Probably one of the most important roles of the mayor is to cast the deciding vote when the city council is tied. This situation is very rare since the council is made up of seven members, an odd number. The only way for the city council to be deadlocked is either an odd number of abstaining votes, or an odd number of vacancies. This brings the number of possible votes to an even number, and a tie can occur.

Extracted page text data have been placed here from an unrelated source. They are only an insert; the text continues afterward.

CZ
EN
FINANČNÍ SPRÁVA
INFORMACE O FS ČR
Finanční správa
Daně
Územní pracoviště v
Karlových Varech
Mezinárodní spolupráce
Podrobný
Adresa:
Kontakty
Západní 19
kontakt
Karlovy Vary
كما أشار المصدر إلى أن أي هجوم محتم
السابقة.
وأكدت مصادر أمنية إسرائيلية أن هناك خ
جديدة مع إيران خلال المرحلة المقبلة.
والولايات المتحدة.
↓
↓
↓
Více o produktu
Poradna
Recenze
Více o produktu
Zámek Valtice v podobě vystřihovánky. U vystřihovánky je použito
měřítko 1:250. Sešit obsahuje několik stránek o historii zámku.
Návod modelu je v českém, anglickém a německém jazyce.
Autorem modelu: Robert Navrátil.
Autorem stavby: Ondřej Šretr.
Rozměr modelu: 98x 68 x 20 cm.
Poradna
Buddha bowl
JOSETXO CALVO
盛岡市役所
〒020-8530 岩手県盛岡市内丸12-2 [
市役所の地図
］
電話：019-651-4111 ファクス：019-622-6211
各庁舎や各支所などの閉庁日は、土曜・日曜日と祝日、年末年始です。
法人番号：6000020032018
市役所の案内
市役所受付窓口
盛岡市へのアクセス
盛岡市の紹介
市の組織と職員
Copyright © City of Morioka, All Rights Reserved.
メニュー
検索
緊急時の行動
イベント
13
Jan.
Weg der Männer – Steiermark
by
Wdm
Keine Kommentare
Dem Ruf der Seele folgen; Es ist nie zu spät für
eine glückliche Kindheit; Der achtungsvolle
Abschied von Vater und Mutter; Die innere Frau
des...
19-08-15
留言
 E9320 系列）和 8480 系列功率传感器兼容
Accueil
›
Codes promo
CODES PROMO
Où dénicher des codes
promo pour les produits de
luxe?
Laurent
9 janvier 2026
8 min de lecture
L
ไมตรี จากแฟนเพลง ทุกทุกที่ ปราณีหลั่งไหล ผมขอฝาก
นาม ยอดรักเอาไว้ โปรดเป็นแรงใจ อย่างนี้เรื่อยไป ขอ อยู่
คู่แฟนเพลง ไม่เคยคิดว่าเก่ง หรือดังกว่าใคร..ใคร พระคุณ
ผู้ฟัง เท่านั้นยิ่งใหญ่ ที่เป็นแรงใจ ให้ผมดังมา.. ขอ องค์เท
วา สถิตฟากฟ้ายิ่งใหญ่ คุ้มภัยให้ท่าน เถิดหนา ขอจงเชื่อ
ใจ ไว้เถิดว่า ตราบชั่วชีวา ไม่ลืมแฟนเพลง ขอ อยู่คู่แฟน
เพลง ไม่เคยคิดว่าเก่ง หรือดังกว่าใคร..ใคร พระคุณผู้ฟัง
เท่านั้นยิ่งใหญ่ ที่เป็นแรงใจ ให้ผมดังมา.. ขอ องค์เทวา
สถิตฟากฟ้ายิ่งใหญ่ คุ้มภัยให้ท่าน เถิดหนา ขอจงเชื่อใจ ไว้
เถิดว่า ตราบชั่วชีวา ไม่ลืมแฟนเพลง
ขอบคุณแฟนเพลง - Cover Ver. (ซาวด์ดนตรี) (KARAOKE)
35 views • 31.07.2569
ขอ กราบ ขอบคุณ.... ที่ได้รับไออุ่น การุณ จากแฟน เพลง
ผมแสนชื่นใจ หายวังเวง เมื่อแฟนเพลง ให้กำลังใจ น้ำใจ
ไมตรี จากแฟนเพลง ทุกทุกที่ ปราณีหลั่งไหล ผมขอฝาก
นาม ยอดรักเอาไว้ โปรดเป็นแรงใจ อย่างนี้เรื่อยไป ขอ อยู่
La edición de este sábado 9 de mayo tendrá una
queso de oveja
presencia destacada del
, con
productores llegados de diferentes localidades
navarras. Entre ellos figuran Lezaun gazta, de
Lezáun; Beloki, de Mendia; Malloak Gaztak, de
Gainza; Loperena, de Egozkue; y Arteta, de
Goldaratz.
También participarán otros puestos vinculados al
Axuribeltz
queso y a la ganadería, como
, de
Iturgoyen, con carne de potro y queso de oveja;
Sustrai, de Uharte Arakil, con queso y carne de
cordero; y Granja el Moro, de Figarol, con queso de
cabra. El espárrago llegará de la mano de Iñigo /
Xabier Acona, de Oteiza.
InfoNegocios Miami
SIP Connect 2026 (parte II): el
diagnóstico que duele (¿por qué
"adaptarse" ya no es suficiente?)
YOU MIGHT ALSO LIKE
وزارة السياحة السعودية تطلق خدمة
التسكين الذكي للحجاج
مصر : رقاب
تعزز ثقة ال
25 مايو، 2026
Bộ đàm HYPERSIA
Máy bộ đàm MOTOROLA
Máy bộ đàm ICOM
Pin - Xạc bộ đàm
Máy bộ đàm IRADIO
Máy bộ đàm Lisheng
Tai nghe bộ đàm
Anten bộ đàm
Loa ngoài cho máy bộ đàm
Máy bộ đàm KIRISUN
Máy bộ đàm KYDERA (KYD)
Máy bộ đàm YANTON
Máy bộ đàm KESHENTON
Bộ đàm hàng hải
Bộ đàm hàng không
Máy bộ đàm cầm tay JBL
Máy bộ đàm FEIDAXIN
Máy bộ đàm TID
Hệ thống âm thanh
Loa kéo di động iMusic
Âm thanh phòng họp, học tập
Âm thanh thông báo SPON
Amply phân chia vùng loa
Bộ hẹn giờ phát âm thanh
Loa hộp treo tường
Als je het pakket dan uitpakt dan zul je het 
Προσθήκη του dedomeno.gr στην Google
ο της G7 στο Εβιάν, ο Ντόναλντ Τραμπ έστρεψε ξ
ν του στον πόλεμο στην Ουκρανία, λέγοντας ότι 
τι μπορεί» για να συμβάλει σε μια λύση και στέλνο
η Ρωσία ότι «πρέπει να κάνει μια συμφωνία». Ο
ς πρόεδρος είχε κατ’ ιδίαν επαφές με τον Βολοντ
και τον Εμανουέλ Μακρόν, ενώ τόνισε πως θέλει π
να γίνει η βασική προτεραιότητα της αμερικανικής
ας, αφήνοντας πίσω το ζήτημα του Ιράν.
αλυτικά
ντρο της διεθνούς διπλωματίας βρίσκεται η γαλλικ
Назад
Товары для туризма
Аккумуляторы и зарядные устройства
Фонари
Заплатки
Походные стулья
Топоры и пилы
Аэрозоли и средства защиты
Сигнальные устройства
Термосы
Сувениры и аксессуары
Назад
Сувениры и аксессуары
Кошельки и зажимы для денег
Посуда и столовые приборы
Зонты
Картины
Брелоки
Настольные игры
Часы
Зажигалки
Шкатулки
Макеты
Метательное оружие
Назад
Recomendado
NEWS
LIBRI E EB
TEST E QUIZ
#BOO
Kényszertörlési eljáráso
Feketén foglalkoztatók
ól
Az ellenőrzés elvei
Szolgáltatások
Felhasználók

Except for a tie, the mayor also votes in three other occasions. They cast a vote on the appointment and removal for the City Manager, and City Attorney. The other vote relates to city contract work. After a project has been approved by the city council, and bids have either been rejected or no bids submitted, the mayor may cast a vote for turning over the work to city employees. He can not bring the matter to a vote, but only cast a vote.

== List of mayors ==
This is a list of mayors of Bakersfield by term, name, and other comments.
- 1915–1917 George Hay
- 1917–1919 C.L. Taylor
- 1919–1921 Jay A. Hinman
- 1921–1923 E. L. Hougham
- 1923–1924 George Haberfelde
- 1924–1929 L. K. Stoner
- 1929–1931 Elmer Martin
- 1931–1933 H.D. Headen
- 1933–1935 J.R. Gist
- 1935–1940 George E. Wilson
- 1940–1941 Fred S. Boden
- 1941–1946 Alfred Siemon
- 1946–1947 Edward G. Norris
- 1947–1951 Jake Vanderlei
- 1951–1953 Frank Sullivan
- 1953–1957 Manuel J. Carnakis
- 1957–1961 Frank Sullivan
- 1961–1965 Gene Winer
- 1965–1969 Russel V. Karlan
- 1969-1981 Donald M. Hart
- 1981–1985 Mary K. Shell (1927–2018) – First woman mayor.
- 1985–1989 Thomas Anthony Payne
- 1989–1993 Clarence E. Medders
- 1993–2001 Robert "Bob" Otis Price (1932–2011)
- 2001–2017 Harvey Hall (1941–2018) – 25th mayor.
- 2017–present Karen Goh – First mayor of Asian descent. Second woman mayor.